* [Task item]
Copy out the rows verbatim, starting at the line that contains "удебном заседании представителя" and ending at the final line of the rows, with both of those lines included.

====== Provided entries ======

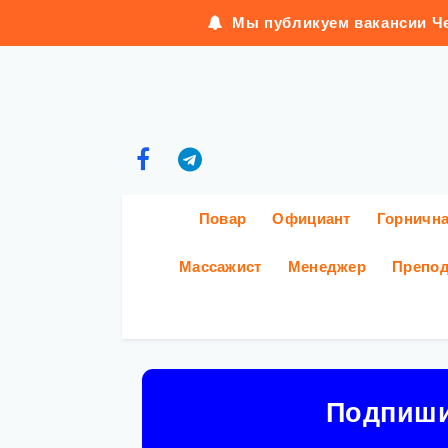
Мы публикуем вакансии Че
Повар
Официант
Горничн
Массажист
Менеджер
Препод
Подпиш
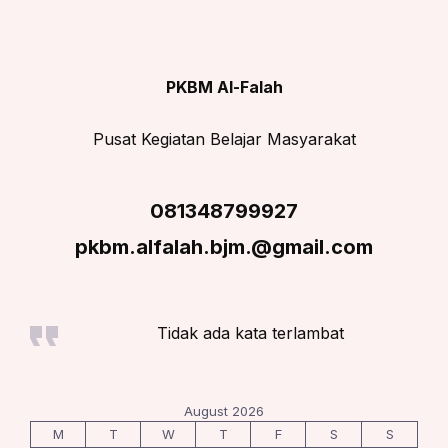
PKBM Al-Falah
Pusat Kegiatan Belajar Masyarakat
081348799927
pkbm.alfalah.bjm.@gmail.com
Tidak ada kata terlambat
August 2026
M
T
W
T
F
S
S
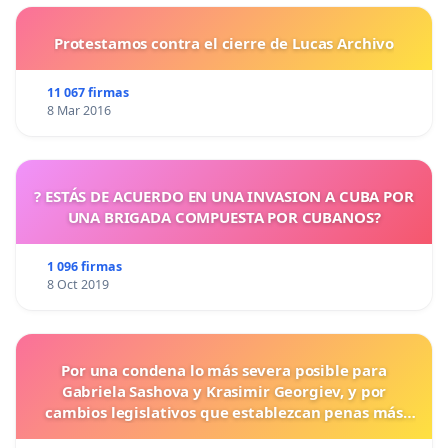
Protestamos contra el cierre de Lucas Archivo
11 067 firmas
8 Mar 2016
? ESTÁS DE ACUERDO EN UNA INVASION A CUBA POR
UNA BRIGADA COMPUESTA POR CUBANOS?
1 096 firmas
8 Oct 2019
Por una condena lo más severa posible para
Gabriela Sashova y Krasimir Georgiev, y por
cambios legislativos que establezcan penas más
duras para los crímenes cometidos contra los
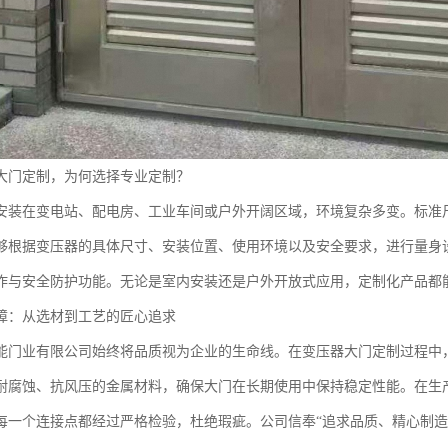
大门定制，为何选择专业定制？
安装在变电站、配电房、工业车间或户外开阔区域，环境复杂多变。标准
够根据变压器的具体尺寸、安装位置、使用环境以及安全要求，进行量身设
作与安全防护功能。无论是室内安装还是户外开放式应用，定制化产品都
障：从选材到工艺的匠心追求
能门业有限公司始终将品质视为企业的生命线。在变压器大门定制过程中
耐腐蚀、抗风压的金属材料，确保大门在长期使用中保持稳定性能。在生
每一个连接点都经过严格检验，杜绝瑕疵。公司信奉“追求品质、精心制造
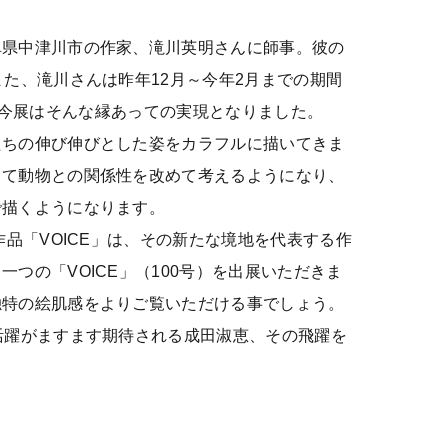
阜県中津川市の作家、滝川英明さんに師事。彼の
た、滝川さんは昨年12月～今年2月までの期間
あり、今展はそんな縁あっての実現となりました。
たちの伸び伸びとした姿をカラフルに描いてきま
して動物との関係性を改めて考えるようになり、
で描くようになります。
作品「VOICE」は、その新たな境地を代表する作
つの「VOICE」（100号）を出展いただきま
独特の絵肌感をよりご覧いただける事でしょう。
活躍がますます期待される成田淑恵、その飛躍を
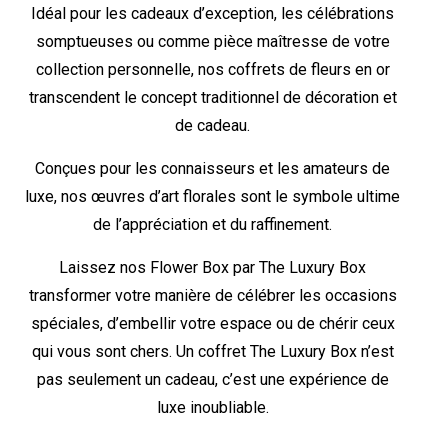
Idéal pour les cadeaux d’exception, les célébrations
somptueuses ou comme pièce maîtresse de votre
collection personnelle, nos coffrets de fleurs en or
transcendent le concept traditionnel de décoration et
de cadeau.
Conçues pour les connaisseurs et les amateurs de
luxe, nos œuvres d’art florales sont le symbole ultime
de l’appréciation et du raffinement.
Laissez nos Flower Box par The Luxury Box
transformer votre manière de célébrer les occasions
spéciales, d’embellir votre espace ou de chérir ceux
qui vous sont chers. Un coffret The Luxury Box n’est
pas seulement un cadeau, c’est une expérience de
luxe inoubliable.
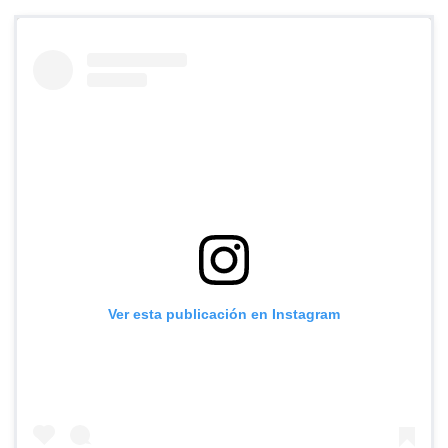
Ver esta publicación en Instagram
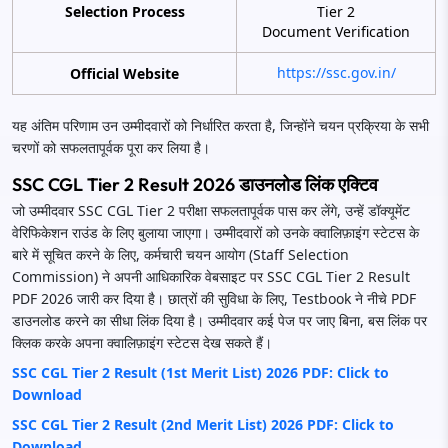
Selection Process
Tier 2
Document Verification
https://ssc.gov.in/
Official Website
यह अंतिम परिणाम उन उम्मीदवारों को निर्धारित करता है, जिन्होंने चयन प्रक्रिया के सभी
चरणों को सफलतापूर्वक पूरा कर लिया है।
SSC CGL Tier 2 Result 2026 डाउनलोड लिंक एक्टिव
जो उम्मीदवार SSC CGL Tier 2 परीक्षा सफलतापूर्वक पास कर लेंगे, उन्हें डॉक्यूमेंट
वेरिफिकेशन राउंड के लिए बुलाया जाएगा। उम्मीदवारों को उनके क्वालिफ़ाइंग स्टेटस के
बारे में सूचित करने के लिए, कर्मचारी चयन आयोग (Staff Selection
Commission) ने अपनी आधिकारिक वेबसाइट पर SSC CGL Tier 2 Result
PDF 2026 जारी कर दिया है। छात्रों की सुविधा के लिए, Testbook ने नीचे PDF
डाउनलोड करने का सीधा लिंक दिया है। उम्मीदवार कई पेज पर जाए बिना, बस लिंक पर
क्लिक करके अपना क्वालिफ़ाइंग स्टेटस देख सकते हैं।
SSC CGL Tier 2 Result (1st Merit List) 2026 PDF: Click to
Download
SSC CGL Tier 2 Result (2nd Merit List) 2026 PDF: Click to
Download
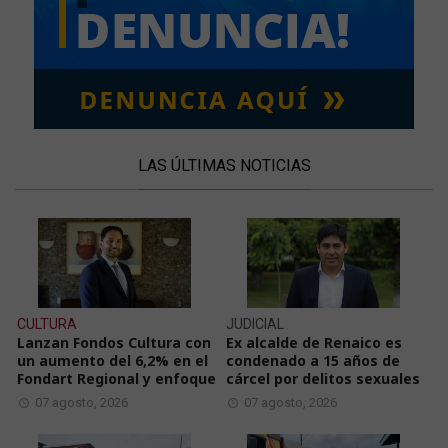
LAS ÚLTIMAS NOTICIAS
CULTURA
JUDICIAL
Lanzan Fondos Cultura con
Ex alcalde de Renaico es
un aumento del 6,2% en el
condenado a 15 años de
Fondart Regional y enfoque
cárcel por delitos sexuales
07 agosto, 2026
07 agosto, 2026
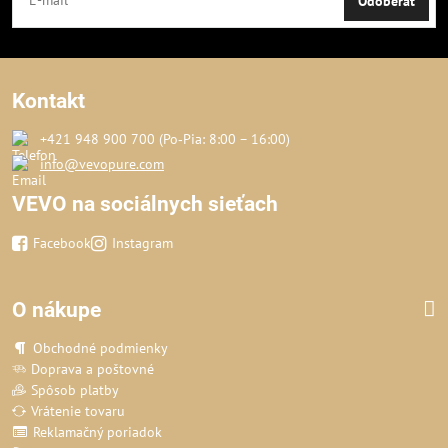
Odoberať
Kontakt
+421 948 900 700 (Po‑Pia: 8:00 – 16:00)
info@vevopure.com
VEVO na sociálnych sieťach
Facebook
Instagram
O nákupe
Obchodné podmienky
Doprava a poštovné
Spôsob platby
Vrátenie tovaru
Reklamačný poriadok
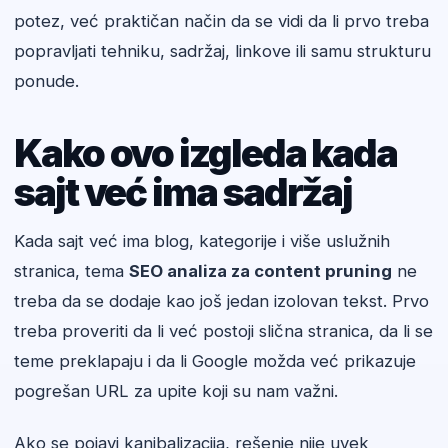
potez, već praktičan način da se vidi da li prvo treba
popravljati tehniku, sadržaj, linkove ili samu strukturu
ponude.
Kako ovo izgleda kada
sajt već ima sadržaj
Kada sajt već ima blog, kategorije i više uslužnih
stranica, tema
SEO analiza za content pruning
ne
treba da se dodaje kao još jedan izolovan tekst. Prvo
treba proveriti da li već postoji slična stranica, da li se
teme preklapaju i da li Google možda već prikazuje
pogrešan URL za upite koji su nam važni.
Ako se pojavi kanibalizacija, rešenje nije uvek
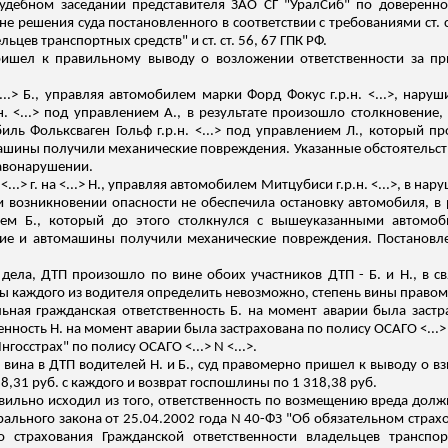
удебном заседании представителя ЗАО СГ "УралСиб" по доверенно
не решения суда постановленного в соответствии с требованиями ст. с
цев транспортных средств" и ст. ст. 56, 67 ГПК РФ.
ришел к правильному выводу о возложении ответственности за п
...>
Б., управляя автомобилем марки Форд Фокус
г.р.н
. <...>, нар
н
. <...> под управлением А., в результате произошло столкновени
биль Фольксваген Гольф
г.р.н
. <...> под управлением Л., который п
омашины получили механические повреждения. Указанные обстоятельс
равонарушении.
...> г.
на
<...>
Н., управляя автомобилем
Митцубиси
г.р.н
. <...>, в н
 возникновении опасности не обеспечила остановку автомобиля, в 
нием Б., который до этого столкнулся с вышеуказанными автомоб
е и автомашины получили механические повреждения. Постановлен
ела, ДТП произошло по вине обоих участников ДТП - Б. и Н., в св
ы каждого из водителя определить невозможно, степень вины правом
ная гражданская ответственность Б. на момент аварии была застра
нность Н. на момент аварии была застрахована по полису ОСАГО <...> 
госстрах" по полису ОСАГО <...> N <...>.
 вина в ДТП водителей Н. и Б., суд правомерно пришел к выводу о в
8,31 руб. с каждого и возврат госпошлины по 1 318,38 руб.
вильно исходил из того, ответственность по возмещению вреда дол
рального закона от 25.04.2002 года N 40-ФЗ "Об обязательном стра
го страхования Гражданской ответственности владельцев транспо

======

* [Response box]
удебном заседании представителя ЗАО СГ "УралСиб" по доверенно
не решения суда постановленного в соответствии с требованиями ст. с
цев транспортных средств" и ст. ст. 56, 67 ГПК РФ.
ришел к правильному выводу о возложении ответственности за п
...>
Б., управляя автомобилем марки Форд Фокус
г.р.н
. <...>, нар
н
. <...> под управлением А., в результате произошло столкновени
биль Фольксваген Гольф
г.р.н
. <...> под управлением Л., который п
омашины получили механические повреждения. Указанные обстоятельс
равонарушении.
...> г.
на
<...>
Н., управляя автомобилем
Митцубиси
г.р.н
. <...>, в н
 возникновении опасности не обеспечила остановку автомобиля, в 
нием Б., который до этого столкнулся с вышеуказанными автомоб
е и автомашины получили механические повреждения. Постановлен
ела, ДТП произошло по вине обоих участников ДТП - Б. и Н., в св
ы каждого из водителя определить невозможно, степень вины правом
ная гражданская ответственность Б. на момент аварии была застра
нность Н. на момент аварии была застрахована по полису ОСАГО <...> 
госстрах" по полису ОСАГО <...> N <...>.
 вина в ДТП водителей Н. и Б., суд правомерно пришел к выводу о в
8,31 руб. с каждого и возврат госпошлины по 1 318,38 руб.
вильно исходил из того, ответственность по возмещению вреда дол
рального закона от 25.04.2002 года N 40-ФЗ "Об обязательном стра
го страхования Гражданской ответственности владельцев транспо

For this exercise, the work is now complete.